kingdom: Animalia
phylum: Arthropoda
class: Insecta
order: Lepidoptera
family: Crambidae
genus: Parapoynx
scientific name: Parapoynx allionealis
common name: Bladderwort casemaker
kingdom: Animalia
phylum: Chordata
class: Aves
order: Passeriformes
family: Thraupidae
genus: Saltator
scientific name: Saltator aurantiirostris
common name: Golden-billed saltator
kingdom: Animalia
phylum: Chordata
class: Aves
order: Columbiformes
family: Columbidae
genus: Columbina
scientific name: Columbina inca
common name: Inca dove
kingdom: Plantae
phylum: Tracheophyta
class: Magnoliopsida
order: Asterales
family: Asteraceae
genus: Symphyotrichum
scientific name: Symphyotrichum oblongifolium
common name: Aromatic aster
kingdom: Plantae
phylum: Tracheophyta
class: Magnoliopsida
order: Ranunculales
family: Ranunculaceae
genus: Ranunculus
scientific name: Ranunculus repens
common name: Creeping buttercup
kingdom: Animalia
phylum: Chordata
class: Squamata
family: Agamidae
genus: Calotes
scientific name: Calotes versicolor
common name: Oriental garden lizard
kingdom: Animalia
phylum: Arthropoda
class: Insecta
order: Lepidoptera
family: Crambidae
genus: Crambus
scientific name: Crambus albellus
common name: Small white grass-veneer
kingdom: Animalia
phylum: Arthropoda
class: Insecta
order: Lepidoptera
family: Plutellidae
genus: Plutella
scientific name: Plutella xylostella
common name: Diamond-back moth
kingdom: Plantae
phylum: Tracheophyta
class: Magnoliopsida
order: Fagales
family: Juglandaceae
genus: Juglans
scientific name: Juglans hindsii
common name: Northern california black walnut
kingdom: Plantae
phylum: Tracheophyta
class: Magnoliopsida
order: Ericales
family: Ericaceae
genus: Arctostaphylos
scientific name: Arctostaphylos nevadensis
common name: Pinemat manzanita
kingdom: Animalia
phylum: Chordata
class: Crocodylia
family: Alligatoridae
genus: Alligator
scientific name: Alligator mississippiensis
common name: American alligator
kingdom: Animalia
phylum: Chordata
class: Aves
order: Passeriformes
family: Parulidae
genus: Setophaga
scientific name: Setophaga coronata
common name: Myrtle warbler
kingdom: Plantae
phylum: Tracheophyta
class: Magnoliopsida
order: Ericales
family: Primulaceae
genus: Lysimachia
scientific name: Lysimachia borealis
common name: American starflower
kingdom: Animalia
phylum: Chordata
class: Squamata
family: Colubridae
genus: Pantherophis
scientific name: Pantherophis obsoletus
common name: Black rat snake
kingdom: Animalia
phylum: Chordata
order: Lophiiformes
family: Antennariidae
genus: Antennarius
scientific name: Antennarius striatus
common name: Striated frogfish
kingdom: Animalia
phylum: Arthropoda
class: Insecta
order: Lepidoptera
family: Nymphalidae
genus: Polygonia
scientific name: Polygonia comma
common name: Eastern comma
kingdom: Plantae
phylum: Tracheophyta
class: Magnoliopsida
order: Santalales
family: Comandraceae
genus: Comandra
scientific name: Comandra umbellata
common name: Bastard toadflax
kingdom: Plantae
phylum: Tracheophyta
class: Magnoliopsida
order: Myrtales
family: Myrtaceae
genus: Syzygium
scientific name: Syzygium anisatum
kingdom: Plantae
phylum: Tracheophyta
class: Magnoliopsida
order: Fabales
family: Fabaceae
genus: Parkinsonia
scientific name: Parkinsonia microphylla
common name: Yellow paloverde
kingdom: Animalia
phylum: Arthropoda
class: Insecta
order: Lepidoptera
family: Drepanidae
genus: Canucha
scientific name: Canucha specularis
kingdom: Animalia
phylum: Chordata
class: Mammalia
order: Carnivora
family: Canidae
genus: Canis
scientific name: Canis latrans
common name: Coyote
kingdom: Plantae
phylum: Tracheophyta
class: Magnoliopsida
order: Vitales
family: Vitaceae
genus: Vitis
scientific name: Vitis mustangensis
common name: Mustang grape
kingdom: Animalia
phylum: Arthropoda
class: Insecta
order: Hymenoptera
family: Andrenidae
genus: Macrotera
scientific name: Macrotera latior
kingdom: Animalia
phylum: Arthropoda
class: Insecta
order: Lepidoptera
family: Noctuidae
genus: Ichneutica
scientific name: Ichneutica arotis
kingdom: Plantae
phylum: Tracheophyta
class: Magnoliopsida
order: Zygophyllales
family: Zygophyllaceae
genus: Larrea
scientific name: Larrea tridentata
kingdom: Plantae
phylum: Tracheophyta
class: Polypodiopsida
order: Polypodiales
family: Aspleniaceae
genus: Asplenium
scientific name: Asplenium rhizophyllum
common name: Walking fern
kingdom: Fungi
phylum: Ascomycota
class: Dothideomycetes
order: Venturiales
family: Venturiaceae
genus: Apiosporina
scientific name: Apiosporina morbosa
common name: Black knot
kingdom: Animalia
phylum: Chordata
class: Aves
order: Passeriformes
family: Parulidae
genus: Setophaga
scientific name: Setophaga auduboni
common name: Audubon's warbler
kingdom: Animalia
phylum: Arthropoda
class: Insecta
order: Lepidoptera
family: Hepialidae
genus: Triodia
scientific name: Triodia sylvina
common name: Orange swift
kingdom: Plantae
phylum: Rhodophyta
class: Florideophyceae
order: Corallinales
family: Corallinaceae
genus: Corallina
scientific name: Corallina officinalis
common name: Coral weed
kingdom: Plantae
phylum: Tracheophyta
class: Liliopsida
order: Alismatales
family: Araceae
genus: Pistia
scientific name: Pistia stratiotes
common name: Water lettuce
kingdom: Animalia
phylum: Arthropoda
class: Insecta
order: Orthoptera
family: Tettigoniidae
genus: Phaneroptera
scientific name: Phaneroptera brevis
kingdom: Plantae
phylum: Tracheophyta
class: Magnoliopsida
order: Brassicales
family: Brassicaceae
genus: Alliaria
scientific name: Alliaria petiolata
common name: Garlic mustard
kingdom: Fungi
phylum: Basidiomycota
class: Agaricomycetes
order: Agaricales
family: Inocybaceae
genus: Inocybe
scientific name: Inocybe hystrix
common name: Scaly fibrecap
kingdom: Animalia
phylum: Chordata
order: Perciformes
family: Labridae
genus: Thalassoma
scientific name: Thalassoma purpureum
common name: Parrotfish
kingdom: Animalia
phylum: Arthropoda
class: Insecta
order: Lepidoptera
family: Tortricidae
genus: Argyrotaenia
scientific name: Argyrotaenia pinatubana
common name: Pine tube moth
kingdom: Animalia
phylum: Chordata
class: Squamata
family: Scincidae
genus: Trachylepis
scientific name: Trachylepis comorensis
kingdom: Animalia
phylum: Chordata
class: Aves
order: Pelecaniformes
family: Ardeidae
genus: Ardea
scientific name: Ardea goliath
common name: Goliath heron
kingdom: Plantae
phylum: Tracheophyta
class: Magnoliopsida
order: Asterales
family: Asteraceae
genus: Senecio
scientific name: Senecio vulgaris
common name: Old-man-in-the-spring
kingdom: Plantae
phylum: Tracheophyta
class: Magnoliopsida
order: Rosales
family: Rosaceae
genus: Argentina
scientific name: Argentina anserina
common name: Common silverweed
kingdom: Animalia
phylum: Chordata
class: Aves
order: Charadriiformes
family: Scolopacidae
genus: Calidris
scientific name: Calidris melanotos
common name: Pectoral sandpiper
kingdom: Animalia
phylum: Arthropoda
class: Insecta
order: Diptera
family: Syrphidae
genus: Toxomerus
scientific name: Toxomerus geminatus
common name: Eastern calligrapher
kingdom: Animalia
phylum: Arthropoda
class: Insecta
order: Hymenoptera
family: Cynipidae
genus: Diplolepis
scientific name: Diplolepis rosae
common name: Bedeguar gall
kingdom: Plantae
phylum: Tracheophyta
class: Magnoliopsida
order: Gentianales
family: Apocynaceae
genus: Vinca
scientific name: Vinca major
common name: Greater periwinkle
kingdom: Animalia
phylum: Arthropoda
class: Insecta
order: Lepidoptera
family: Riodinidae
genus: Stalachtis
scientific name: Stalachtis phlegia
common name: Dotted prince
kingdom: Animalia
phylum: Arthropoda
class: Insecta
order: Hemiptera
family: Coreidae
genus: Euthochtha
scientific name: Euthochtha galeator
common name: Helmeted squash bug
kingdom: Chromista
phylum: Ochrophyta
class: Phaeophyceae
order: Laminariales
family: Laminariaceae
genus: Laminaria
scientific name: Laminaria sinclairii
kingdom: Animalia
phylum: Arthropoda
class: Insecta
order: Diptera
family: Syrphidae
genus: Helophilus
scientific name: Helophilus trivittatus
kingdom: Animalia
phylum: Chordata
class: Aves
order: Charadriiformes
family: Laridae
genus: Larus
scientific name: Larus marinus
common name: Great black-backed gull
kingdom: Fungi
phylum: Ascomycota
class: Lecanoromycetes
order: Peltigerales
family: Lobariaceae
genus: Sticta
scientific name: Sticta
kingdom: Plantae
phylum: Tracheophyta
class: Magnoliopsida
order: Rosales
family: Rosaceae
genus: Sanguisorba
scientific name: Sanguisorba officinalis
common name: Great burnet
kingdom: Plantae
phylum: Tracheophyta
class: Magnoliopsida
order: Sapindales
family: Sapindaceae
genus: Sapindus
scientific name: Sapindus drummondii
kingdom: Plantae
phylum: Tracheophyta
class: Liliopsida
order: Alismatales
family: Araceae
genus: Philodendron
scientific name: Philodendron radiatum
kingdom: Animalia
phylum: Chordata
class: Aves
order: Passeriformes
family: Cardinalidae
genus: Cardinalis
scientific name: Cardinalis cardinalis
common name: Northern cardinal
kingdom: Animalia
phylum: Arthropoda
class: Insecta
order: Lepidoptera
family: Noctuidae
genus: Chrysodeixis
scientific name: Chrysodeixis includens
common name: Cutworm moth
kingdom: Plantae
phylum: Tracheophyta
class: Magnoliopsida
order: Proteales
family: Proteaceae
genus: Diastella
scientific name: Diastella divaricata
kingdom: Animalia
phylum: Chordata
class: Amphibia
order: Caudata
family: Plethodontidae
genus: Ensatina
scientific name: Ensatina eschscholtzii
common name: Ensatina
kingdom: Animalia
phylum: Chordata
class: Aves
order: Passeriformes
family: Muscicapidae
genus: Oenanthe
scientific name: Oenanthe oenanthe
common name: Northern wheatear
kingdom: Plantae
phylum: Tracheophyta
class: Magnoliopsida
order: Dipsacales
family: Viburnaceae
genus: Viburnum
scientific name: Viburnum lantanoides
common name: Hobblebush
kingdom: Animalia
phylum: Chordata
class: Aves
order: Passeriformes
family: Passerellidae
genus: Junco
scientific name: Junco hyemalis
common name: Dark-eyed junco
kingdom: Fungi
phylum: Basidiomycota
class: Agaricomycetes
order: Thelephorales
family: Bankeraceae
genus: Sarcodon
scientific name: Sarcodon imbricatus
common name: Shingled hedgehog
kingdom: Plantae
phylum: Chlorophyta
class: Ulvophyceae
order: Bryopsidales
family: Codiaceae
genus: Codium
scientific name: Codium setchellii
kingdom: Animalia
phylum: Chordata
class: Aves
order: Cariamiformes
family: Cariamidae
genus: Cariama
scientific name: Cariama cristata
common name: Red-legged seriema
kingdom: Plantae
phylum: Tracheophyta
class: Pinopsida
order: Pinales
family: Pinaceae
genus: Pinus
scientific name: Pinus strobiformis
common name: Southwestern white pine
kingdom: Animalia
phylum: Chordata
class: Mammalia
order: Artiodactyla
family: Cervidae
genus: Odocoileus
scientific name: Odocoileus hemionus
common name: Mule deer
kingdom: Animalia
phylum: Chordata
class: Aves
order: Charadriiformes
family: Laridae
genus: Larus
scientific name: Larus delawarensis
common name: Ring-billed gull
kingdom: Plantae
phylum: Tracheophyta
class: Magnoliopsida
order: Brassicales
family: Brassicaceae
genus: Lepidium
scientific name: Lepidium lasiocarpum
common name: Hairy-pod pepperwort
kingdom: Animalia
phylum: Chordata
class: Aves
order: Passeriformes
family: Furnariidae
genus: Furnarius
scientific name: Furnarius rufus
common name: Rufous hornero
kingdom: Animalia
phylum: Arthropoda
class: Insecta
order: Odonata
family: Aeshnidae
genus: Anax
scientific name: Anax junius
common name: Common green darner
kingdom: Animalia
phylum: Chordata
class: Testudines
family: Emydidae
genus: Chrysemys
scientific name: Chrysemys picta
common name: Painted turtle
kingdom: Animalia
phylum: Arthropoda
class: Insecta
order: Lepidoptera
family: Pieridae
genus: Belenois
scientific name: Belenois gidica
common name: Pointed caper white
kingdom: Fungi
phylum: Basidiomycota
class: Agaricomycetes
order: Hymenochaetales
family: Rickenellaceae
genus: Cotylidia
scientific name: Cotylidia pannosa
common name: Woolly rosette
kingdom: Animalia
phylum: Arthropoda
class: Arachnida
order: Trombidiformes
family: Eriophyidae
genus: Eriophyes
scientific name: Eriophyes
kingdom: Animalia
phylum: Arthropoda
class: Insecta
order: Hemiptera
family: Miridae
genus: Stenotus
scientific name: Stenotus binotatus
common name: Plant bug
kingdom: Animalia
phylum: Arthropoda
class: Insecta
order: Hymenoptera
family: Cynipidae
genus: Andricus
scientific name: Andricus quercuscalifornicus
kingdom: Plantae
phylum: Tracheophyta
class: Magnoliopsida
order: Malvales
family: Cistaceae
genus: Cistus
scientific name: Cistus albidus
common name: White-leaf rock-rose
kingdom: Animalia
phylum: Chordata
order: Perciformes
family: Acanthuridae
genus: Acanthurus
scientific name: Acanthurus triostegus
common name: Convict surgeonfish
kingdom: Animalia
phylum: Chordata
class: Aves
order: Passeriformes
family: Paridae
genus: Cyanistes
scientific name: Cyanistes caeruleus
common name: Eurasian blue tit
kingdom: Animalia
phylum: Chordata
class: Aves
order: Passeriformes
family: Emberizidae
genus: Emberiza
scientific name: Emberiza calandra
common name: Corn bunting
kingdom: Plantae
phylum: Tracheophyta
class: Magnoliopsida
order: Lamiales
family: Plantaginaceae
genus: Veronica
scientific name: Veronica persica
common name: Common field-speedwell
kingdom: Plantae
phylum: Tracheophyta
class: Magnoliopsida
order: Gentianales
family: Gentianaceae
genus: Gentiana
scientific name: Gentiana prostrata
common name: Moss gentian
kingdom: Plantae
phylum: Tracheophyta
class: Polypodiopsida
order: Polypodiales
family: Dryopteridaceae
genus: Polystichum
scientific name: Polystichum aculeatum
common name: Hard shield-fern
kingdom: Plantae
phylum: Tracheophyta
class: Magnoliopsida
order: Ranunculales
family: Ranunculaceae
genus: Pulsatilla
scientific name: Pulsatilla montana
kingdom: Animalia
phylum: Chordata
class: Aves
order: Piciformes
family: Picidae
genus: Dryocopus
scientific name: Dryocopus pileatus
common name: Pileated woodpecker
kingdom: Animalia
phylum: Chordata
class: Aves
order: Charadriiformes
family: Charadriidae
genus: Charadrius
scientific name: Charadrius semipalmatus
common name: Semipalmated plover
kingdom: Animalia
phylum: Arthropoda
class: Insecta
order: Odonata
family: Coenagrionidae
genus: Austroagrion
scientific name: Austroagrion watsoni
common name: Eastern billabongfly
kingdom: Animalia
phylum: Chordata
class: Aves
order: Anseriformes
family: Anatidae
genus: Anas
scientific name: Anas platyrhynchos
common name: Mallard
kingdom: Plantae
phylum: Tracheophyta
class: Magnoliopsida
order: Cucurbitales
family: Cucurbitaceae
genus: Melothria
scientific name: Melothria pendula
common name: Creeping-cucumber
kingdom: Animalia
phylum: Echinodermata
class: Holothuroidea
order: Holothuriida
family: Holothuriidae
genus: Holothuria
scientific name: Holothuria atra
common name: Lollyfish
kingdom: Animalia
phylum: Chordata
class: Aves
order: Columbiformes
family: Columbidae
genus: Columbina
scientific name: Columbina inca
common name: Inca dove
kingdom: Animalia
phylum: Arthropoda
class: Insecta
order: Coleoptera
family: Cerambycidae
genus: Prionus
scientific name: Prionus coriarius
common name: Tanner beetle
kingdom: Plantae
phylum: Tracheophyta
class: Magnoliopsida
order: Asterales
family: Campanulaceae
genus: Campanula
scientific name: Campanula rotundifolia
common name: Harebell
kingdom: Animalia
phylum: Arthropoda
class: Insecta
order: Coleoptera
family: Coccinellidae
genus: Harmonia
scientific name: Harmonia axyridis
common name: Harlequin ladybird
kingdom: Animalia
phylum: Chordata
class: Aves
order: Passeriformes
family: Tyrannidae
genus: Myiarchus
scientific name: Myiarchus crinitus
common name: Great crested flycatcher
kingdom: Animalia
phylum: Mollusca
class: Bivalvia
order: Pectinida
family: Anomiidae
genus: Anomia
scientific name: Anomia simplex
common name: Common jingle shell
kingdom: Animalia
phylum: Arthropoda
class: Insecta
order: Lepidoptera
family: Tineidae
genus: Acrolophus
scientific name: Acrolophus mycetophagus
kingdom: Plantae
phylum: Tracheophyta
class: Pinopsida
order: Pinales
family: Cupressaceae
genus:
* * *
#### [EXERCISE]
Copy the lines above word for word, from the line containing "family: Agamidae" through the line containing "genus: Juglans".

#### [OUTPUT OF THE EXERCISE]
family: Agamidae
genus: Calotes
scientific name: Calotes versicolor
common name: Oriental garden lizard
kingdom: Animalia
phylum: Arthropoda
class: Insecta
order: Lepidoptera
family: Crambidae
genus: Crambus
scientific name: Crambus albellus
common name: Small white grass-veneer
kingdom: Animalia
phylum: Arthropoda
class: Insecta
order: Lepidoptera
family: Plutellidae
genus: Plutella
scientific name: Plutella xylostella
common name: Diamond-back moth
kingdom: Plantae
phylum: Tracheophyta
class: Magnoliopsida
order: Fagales
family: Juglandaceae
genus: Juglans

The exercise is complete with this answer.